ASSIGNMENT:
Edit the part of these lines that opens with the line containing "Entry Group B" and runs through the last of the lines, replacing "portion" with "share" and changing nothing else. Leave the pictures out of your answer.

┄┄┄┄┄┄┄┄┄┄

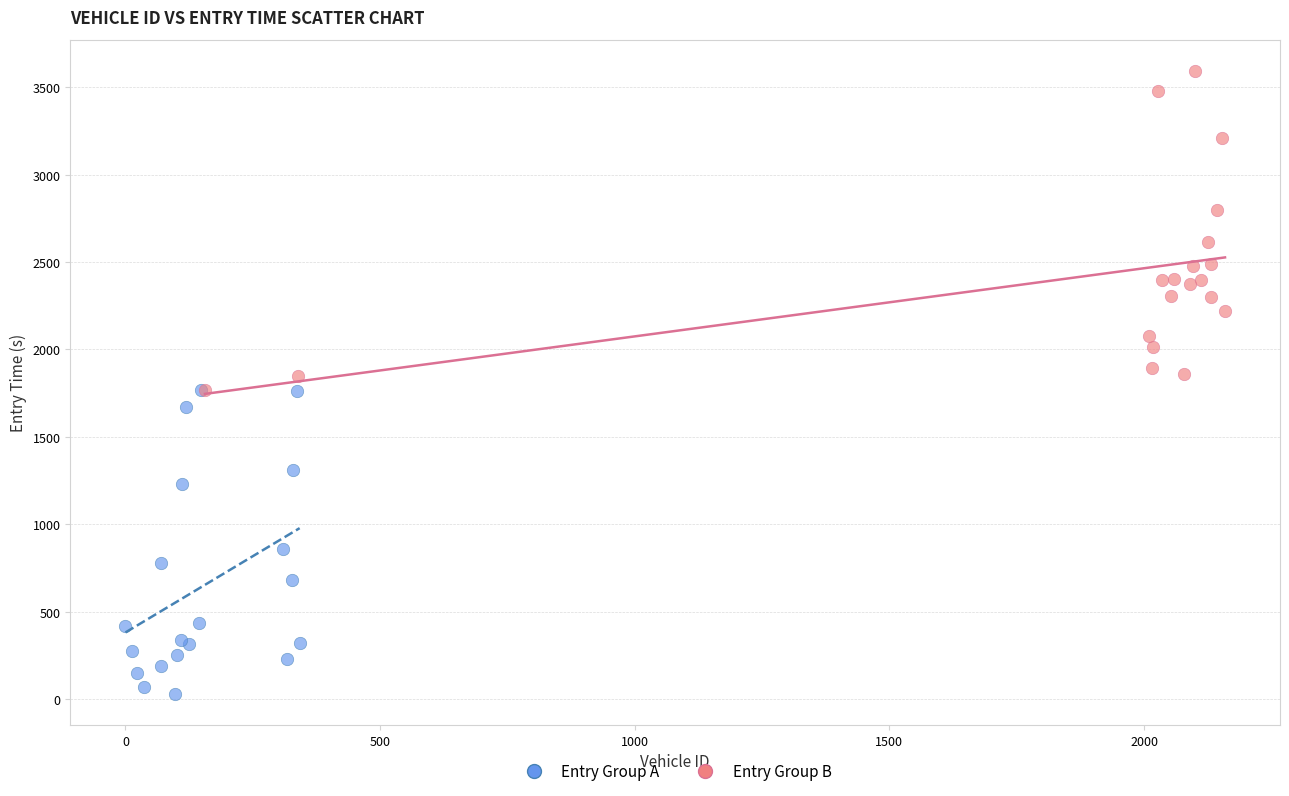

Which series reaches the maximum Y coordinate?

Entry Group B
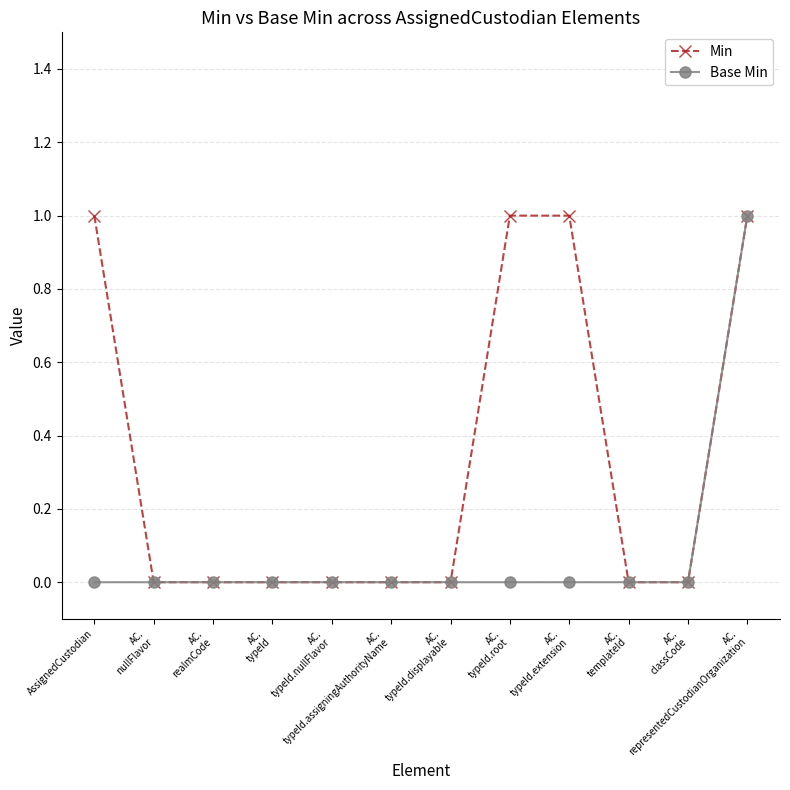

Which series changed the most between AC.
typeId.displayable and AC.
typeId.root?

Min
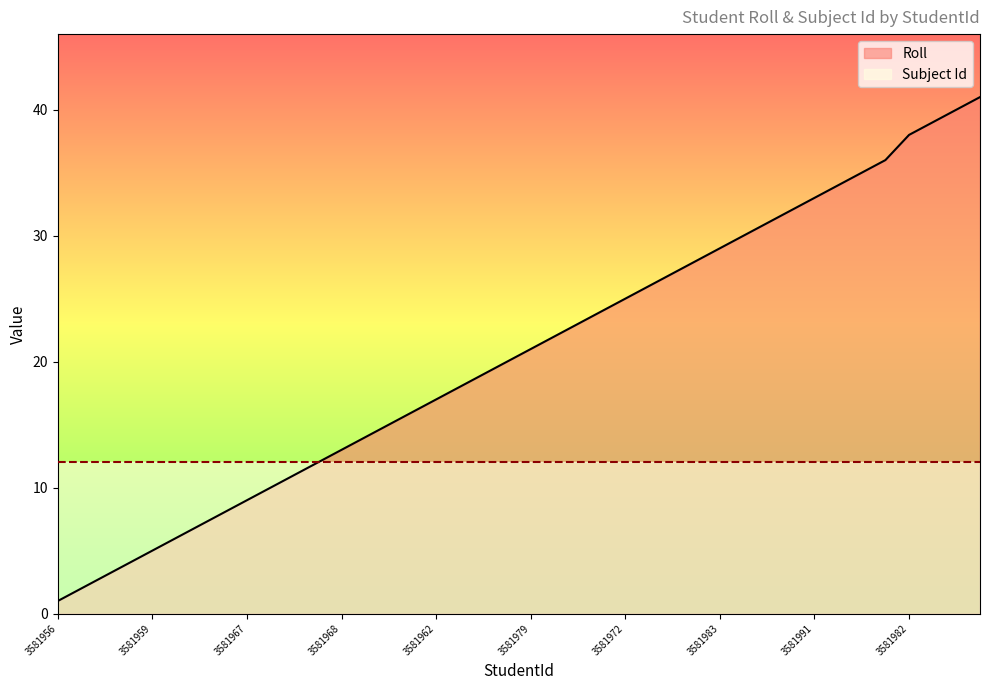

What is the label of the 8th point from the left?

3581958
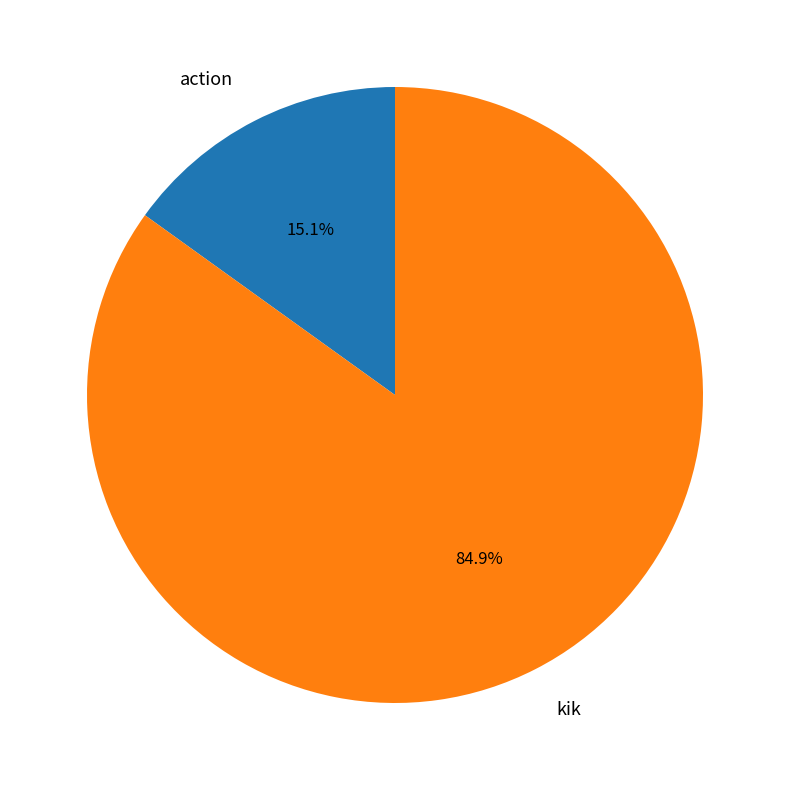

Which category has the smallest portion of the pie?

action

┄┄┄┄┄┄┄┄┄┄

EXERCISE SOLUTION:
Entry Group B

Which series changed the most between AC.
typeId.displayable and AC.
typeId.root?

Min

What is the label of the 8th point from the left?

3581958

Which category has the smallest share of the pie?

action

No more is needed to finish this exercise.